Source passage
★ ★ ★

There are no checks and balances when it comes to age. Five of the nine Supreme Court justice are over 62. According to GovTrack, 68 senators are aged 60 and up, and the current 118th Congress is the third oldest on record since 1789.

It’s way too early to predict if 2024 will pit the octogenarian Biden against the soon-to-be octogenarian Trump, and if this portends that America is turning into a gerontocracy — a term first attributed to the ancient Greek philosopher Plato, who once opined: “It is for the older man to rule and the younger to submit.”

Super-Agers vs. Youth

Even if it’s the presidential candidates who should belong to the submissive class, and agree to physical and cognitive testing, they too have a right to privacy, and there are no assurances that they would level with the American people.

A white paper published in 2020 by Dr. Stuart Jay Olshansky for the American Federation for Aging Research quoted Dr. David Scheiner, who served as President Obama’s personal physician, and suggested that voters should never accept a candidate’s declaration of health at face value.

Dr. Olshansky, a longstanding researcher at the University of Illinois–Chicago School of Public Health on the upper limits of human longevity and its public policy implications, concluded: “Chronological age should not be a relevant criterion used to judge presidential candidates.”

He did, however, accept the recommendation of Obama’s doctor that sitting presidents and candidates should voluntarily make their medical records public so voters can make decisions based on full disclosure of any medical conditions.

Having said that, age itself or even pre-existing medical conditions should not necessarily be a disqualifying factor. The 25th Amendment to the Constitution provides for an orderly succession should a president become incapacitated in office.

Also, some people’s brains age at a slower rate than implied by their chronological age, according to Dr. Emily Rogalski, associate professor in the psychiatry department at Northwestern’s Feinberg School of Medicine.

While scientists believe the average person’s memory peaks in the thirties and declines thereafter, a group she defines as “SuperAgers” follow a different trajectory.

“Their brains seem to age much slower, and when they reach the age of 80 or above, their brains look and behave like the brains of people decades younger,” Dr. Rogalski writes.

★ ★ ★

Dataset content
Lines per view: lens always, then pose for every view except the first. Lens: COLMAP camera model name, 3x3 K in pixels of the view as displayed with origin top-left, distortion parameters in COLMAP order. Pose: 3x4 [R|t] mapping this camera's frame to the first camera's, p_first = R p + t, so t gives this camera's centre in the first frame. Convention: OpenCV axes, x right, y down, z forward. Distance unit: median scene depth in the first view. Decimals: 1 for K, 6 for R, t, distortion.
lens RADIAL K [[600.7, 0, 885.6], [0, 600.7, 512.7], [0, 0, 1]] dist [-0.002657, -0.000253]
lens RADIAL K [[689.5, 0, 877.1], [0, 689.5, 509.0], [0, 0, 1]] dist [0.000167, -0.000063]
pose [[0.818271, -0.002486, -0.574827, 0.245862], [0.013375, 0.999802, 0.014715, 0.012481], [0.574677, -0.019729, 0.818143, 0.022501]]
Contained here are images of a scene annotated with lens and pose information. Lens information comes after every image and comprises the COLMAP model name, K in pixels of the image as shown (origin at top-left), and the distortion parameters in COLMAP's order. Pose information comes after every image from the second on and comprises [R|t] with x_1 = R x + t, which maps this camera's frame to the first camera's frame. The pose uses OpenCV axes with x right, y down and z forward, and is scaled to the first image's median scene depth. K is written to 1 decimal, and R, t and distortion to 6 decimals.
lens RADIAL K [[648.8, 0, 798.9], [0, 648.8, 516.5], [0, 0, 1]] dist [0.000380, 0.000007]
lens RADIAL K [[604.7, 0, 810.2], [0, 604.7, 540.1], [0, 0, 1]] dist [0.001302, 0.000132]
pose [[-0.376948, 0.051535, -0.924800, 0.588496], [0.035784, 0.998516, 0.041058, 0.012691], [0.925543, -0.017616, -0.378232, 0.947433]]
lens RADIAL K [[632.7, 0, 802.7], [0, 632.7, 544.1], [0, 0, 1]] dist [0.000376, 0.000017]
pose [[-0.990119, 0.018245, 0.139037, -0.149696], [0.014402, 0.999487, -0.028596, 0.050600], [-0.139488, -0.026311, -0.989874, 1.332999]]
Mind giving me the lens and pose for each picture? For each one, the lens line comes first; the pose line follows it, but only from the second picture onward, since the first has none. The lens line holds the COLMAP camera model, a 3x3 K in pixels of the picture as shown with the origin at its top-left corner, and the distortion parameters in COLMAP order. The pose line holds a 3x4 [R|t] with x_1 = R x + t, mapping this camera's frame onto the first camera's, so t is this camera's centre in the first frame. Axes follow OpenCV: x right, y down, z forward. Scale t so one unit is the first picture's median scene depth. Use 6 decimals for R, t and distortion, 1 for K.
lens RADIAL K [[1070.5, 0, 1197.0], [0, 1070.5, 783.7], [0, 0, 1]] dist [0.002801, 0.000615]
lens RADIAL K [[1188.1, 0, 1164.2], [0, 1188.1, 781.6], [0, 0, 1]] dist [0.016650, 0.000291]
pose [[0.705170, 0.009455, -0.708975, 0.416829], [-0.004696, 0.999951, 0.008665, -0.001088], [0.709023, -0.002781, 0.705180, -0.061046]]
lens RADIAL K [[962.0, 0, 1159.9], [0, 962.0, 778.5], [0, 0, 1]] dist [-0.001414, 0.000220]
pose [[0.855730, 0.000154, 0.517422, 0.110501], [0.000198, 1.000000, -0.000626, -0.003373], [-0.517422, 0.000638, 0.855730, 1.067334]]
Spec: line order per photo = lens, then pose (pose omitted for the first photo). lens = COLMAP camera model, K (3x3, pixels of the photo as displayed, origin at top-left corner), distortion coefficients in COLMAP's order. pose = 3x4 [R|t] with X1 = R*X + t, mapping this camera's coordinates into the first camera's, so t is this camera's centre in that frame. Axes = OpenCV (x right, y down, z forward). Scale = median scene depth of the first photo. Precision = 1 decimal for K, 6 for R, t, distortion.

★ ★ ★

Instructions
[a] According to the passage on age and political leadership, which ancient philosopher is first credited with the term "gerontocracy"?
[b] List every person the passage on age and political leadership refers to with the title "Dr."
[c] Carry on the passage on age and political leadership from its final sentence.
The data plays no part in the work here.

Outputs for the tasks
[a] Plato

[b] Dr. Stuart Jay Olshansky, Dr. David Scheiner, Dr. Emily Rogalski

[c]
Illusions of Youth

Peter Ling, a University of Nottingham professor of American studies and author of a 2013 biography on JFK, noted that Kennedy’s youthful image was an illusion. Kennedy was chronically ill and heavily medicated due to damaged adrenal glands and crumbling spinal vertebrae. Ling contends this could account for Kennedy’s impaired performance in his first summit with the Soviet Union’s Nikita Khrushchev in Vienna in June 1961, although the same drugs may have kept him calmer during the subsequent Cuban missile crisis.

Youth and good health don’t necessarily correlate with presidential capabilities.

Five years ago, the consumer medical website MedicareSupplement.com surveyed 27 historians and physicians, who ranked Rutherford B. Hayes as America’s healthiest president, with Barack Obama a close second. Hayes gained fame — or notoriety — for banning alcoholic beverages from the White House. He was 55 when he took office, but only lived to age 70. Obama, elected at age 47, was known as a healthy eater who shunned coffee and sugar. Health in office was never an issue for either man, but that didn’t make them great presidents either. In 2021, C-SPAN surveyed a diverse group of 142 historians who ranked Obama 10th and Hayes 33rd when it came to effectiveness in office.

Their rankings focused on ten key measures of aptitude: public persuasion, crisis leadership, economic management, moral authority, international relations, administrative skills, relations with Congress, vision/setting an agenda, the pursuit of equal justice for all, and performance within the context of their times.

The only problem with these measures is that historians can grade using hindsight, whereas citizens must cast ballots without the benefit of foresight.

One thing we can be sure of. Age will be front and center in the 2024 presidential campaign, even if it shouldn’t be. Younger candidates will weaponize it to their advantage, while older candidates will have to fend off the insults and the onslaught.